As an Easter people we are blessed by God who “has given us a new birth into a living hope through the resurrection of Jesus Christ from the dead.” A new birth into a living hope! What is the song of hope that we receive as a result of the resurrection? It is surely hope for a better day to come but it is also a hope that lives with us and shapes our lives in the here and now. Robert Hamerton-Kelly writes of this passage “…ordinary hope for this world must always be modest and pragmatic, the arena of neither pessimism nor optimism but of sober perseverance.” But, “…what is ‘living hope?’” He says “It is simply the living Jesus present to us after his resurrection and available to our faith, to which he gives the grace of a supernaturally based hope. This supernatural grace of living hope anchors our lives in heaven and thus enables us to persevere and from time to time even to triumph amidst all the failures of ordinary hope and all the fragments of broken dreams.  We endure as those who see the living Christ and know that he rose from the dead, and for that reason no longer fear death. Without the fear of death we feel as if we had been born again into a new world of living hope” (Robert Hamerton-Kelly, “A Living Hope” quoted in Paul Neuchterlein, Second Sunday of Easter, Year A,

Perhaps it is challenging, as well as liberating, to claim for yourself this song of living hope, but isn’t that where our faith leads us, to a place where resurrection reality becomes operational in our own lives? There is always more to which we can look forward, always more possible – more good, more friends, more light, more love, more life, yes, even life that carries us beyond death.
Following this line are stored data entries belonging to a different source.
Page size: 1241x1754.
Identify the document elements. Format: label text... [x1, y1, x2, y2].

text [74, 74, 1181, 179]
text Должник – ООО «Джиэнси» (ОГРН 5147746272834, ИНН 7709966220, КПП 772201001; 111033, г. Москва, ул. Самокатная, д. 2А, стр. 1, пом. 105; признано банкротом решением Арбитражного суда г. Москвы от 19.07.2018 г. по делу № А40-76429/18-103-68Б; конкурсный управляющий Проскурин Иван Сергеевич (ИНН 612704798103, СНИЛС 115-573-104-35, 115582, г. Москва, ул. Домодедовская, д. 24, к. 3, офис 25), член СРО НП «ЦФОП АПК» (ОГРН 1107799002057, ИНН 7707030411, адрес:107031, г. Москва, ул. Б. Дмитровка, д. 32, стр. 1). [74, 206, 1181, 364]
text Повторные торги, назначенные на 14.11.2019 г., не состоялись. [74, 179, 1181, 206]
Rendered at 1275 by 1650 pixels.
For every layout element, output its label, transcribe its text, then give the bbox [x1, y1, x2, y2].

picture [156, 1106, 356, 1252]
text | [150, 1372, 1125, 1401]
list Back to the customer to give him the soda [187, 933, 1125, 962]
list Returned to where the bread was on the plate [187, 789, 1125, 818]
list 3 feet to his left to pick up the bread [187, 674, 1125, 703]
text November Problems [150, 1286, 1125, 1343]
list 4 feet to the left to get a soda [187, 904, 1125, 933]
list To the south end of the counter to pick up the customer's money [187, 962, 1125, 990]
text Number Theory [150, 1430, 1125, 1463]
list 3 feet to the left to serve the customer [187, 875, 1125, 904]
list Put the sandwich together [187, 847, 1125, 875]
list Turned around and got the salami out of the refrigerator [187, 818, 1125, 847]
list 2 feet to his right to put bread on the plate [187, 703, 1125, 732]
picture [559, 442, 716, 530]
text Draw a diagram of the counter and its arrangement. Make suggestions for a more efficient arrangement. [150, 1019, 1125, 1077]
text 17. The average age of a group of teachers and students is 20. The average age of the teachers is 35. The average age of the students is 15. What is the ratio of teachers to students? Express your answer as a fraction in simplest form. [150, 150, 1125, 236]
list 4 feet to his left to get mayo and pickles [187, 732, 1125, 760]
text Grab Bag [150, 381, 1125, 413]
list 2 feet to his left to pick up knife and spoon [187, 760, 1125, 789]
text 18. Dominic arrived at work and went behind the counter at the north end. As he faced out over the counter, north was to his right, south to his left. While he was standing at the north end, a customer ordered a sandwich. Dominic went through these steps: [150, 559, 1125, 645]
But not without a song will we make this journey. I have always loved Robert Lowry’s song, “My Life Flows On,” that sings the story this way:

My life flows on in endless song;
Above earth’s lamentation
I hear the sweet though far off hymn
That hails a new creation:
Through all the tumult and the strife
I hear the music ringing;
It finds an echo in my soul—
How can I keep from singing?

What though my joys and comforts die?
The Lord my Savior liveth;
What though the darkness gather round!
Songs in the night He giveth:
No storm can shake my inmost calm
While to that Rock I’m clinging;
Since love is Lord of Heav’n and earth,
How can I keep from singing?

“I only know there ain’t no love at all without a song.” Not without a song will we be able to make this journey through life. Not without a song will we know living hope. Not without a song will we sustain our faith, returning to God in the fullness of time. Not without a song will we make any difference in this world, because our song is death denied and love made real. And this is our song, that love is Lord of Heav’n and earth. How can we keep from singing?